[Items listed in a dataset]

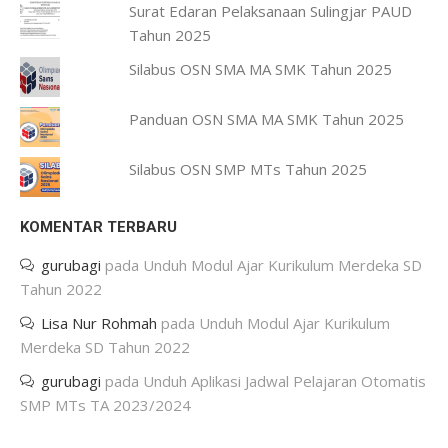
Surat Edaran Pelaksanaan Sulingjar PAUD
Tahun 2025
Silabus OSN SMA MA SMK Tahun 2025
Panduan OSN SMA MA SMK Tahun 2025
Silabus OSN SMP MTs Tahun 2025
KOMENTAR TERBARU
gurubagi
pada
Unduh Modul Ajar Kurikulum Merdeka SD
Tahun 2022
Lisa Nur Rohmah
pada
Unduh Modul Ajar Kurikulum
Merdeka SD Tahun 2022
gurubagi
pada
Unduh Aplikasi Jadwal Pelajaran Otomatis
SMP MTs TA 2023/2024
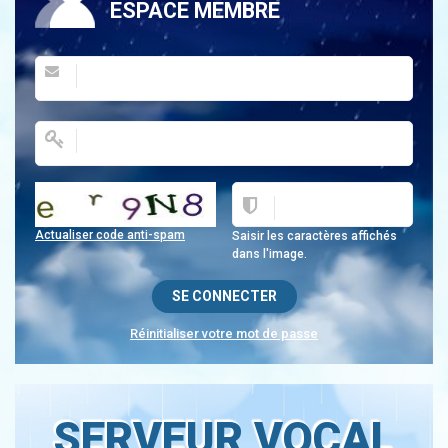
ESPACE MEMBRE
Actualiser code anti-spam
Saisir les caractères affichés
dans l'image.
Réinitialiser votre mot de passe
SERVEUR VOCAL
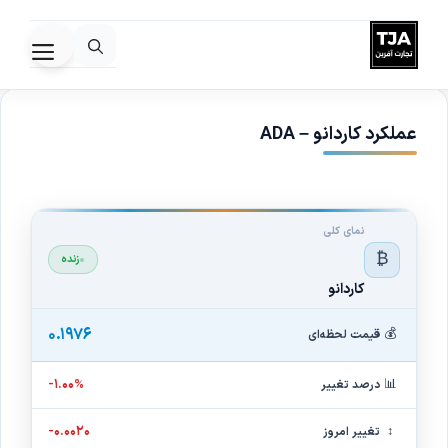
رش
ه
فهرس
حتوا
عملکرد کاردانو – ADA
نمای کلی
₿
زنده
کاردانو
۰.۱۹۷۶
💰
قیمت لحظه‌ای
📊
-۱.۰۰%
درصد تغییر
↕
-۰.۰۰۲۰
تغییر امروز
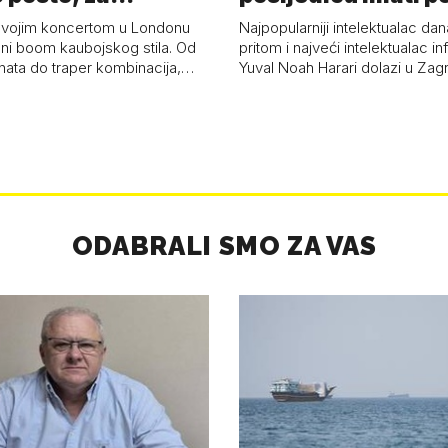
a 53 p…
kolaps čovje…
svojim koncertom u Londonu
Najpopularniji intelektualac dan
ni boom kaubojskog stila. Od
pritom i najveći intelektualac i
anata do traper kombinacija,…
Yuval Noah Harari dolazi u Za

## How to complete this task
Please copy every line of the records above in which "Silabus" appears.

## Result of this task
Silabus OSN SMA MA SMK Tahun 2025
Silabus OSN SMP MTs Tahun 2025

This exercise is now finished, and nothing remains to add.